Tips for dating german guys

However, if you’re going to date a foreigner, Germans are the best and here’s why.

Germans are so tidy, organized and efficient that you’ll never have to wait for him – he’ll be on time or even early to everything.

If you’re called any one of these, you know you have a keeper. (Sucks to be an actual cat in Germany, I guess.) Whatever is going on, there seems to be some strange German saying to express it.

If you’re lucky, they might even give you a Bussi auf die Backe (a traditional European cheek kiss) after they say it. If you date a German, you won’t ever have to worry. It may look strange at first, but there is nothing sexier than a man dressed in lederhosen.

By American standards, these women would be considered plain. German guys will want their partners to be similarly educated, or at least intellectually curious. The stereotype of a pretty, but dumb girl without her own opinions might be the nightmare of a German guy.

It must be partially due to the better/more affordable education system, but it seems most Germans have at least a masters degree. Everyone does some type of sport – be it hiking, or long distance biking, skiing or running.
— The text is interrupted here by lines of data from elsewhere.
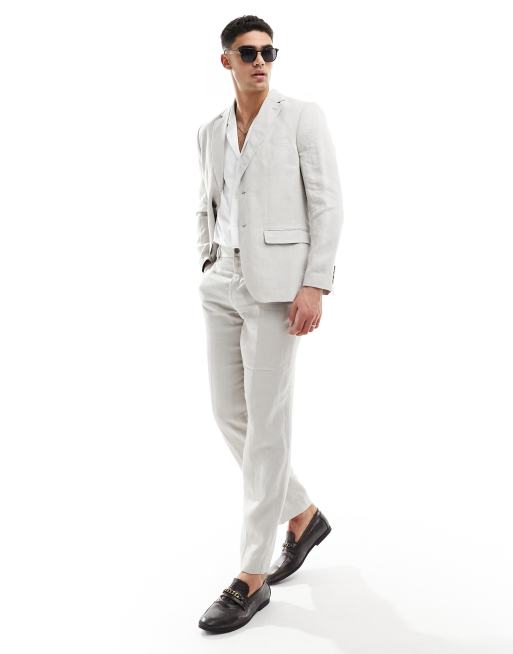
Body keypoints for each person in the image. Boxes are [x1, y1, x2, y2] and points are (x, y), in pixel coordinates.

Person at [196, 15, 344, 634]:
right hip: (221, 282)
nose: (261, 61)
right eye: (248, 52)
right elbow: (207, 200)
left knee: (266, 429)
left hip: (278, 290)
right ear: (226, 60)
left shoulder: (301, 117)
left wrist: (315, 283)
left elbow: (327, 203)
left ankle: (251, 575)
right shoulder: (209, 131)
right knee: (228, 414)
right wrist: (206, 259)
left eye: (269, 51)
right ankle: (302, 513)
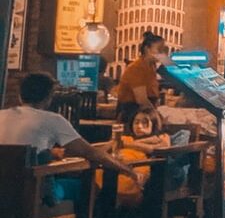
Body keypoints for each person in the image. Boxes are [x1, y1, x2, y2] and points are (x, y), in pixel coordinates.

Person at [0, 72, 139, 210]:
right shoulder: (52, 120)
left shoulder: (2, 115)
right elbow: (91, 153)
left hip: (5, 194)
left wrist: (49, 153)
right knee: (89, 187)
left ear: (20, 95)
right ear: (49, 97)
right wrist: (128, 170)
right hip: (36, 196)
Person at [113, 32, 168, 126]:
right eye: (159, 49)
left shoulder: (152, 67)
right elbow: (141, 100)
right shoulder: (136, 68)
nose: (162, 53)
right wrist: (156, 117)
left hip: (146, 113)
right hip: (132, 116)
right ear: (147, 49)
To be out and about in nature is part of the culture.

In my experience, I’ve found German guys to be social media minimalists.

Short ladies get in on this too, because you now have a way to get to those hard to reach things on the top shelf. Germans are serious about their sausage or, as they call it, wurst.

Bockwurst, Wiener Wurst, Currywurst, Bratwurst, Weißwurst, Brühwurst, Leberwurst, etc. Germans are blunt about the facts and enjoy getting straight to the point.

Fights about missing an anniversary or birthday will be nonexistent because, most likely, it has been on his schedule for months. With so many beautiful lakes, mountains and expansive landscapes in Germany, it’s not uncommon to go for a swim in a nearby lake or even hike a mountain in the Alps just for fun.

Although their athleticism can be intimidating at times, the benefits (aka their nice toned bod) are awesome until the beer belly eventually kicks in.